[Collected data]
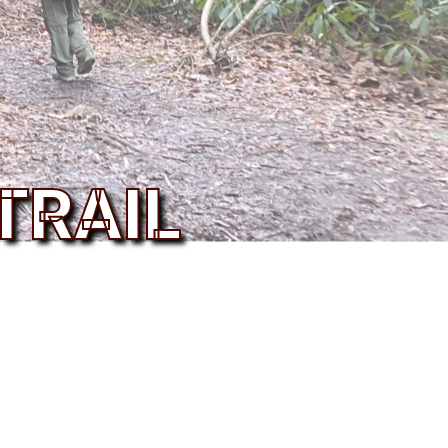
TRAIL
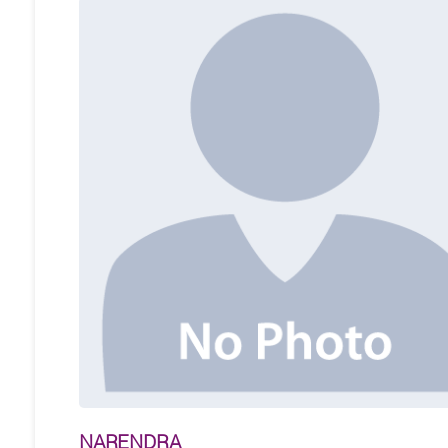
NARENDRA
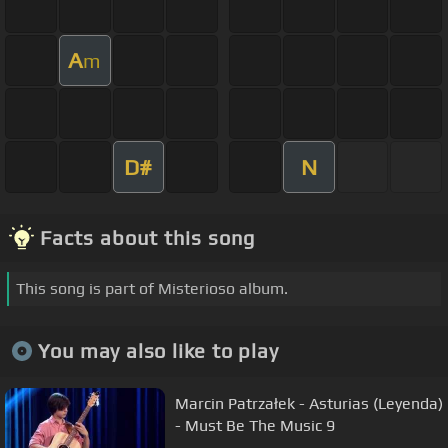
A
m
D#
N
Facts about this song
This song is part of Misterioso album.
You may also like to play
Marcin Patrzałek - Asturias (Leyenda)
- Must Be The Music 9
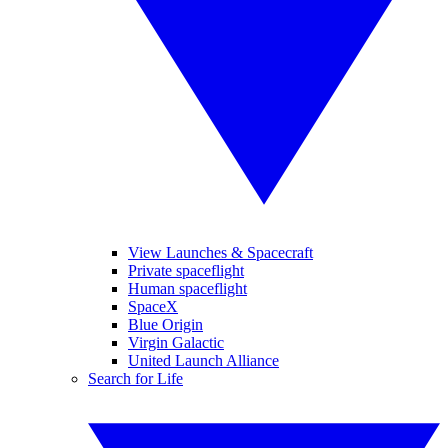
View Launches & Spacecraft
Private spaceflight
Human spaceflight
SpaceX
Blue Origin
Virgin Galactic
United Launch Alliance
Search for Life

- **Required action**
Pick from the records each line that contains the word "song" and show it.

- **Task output**
Facts about this song
This song is part of Misterioso album.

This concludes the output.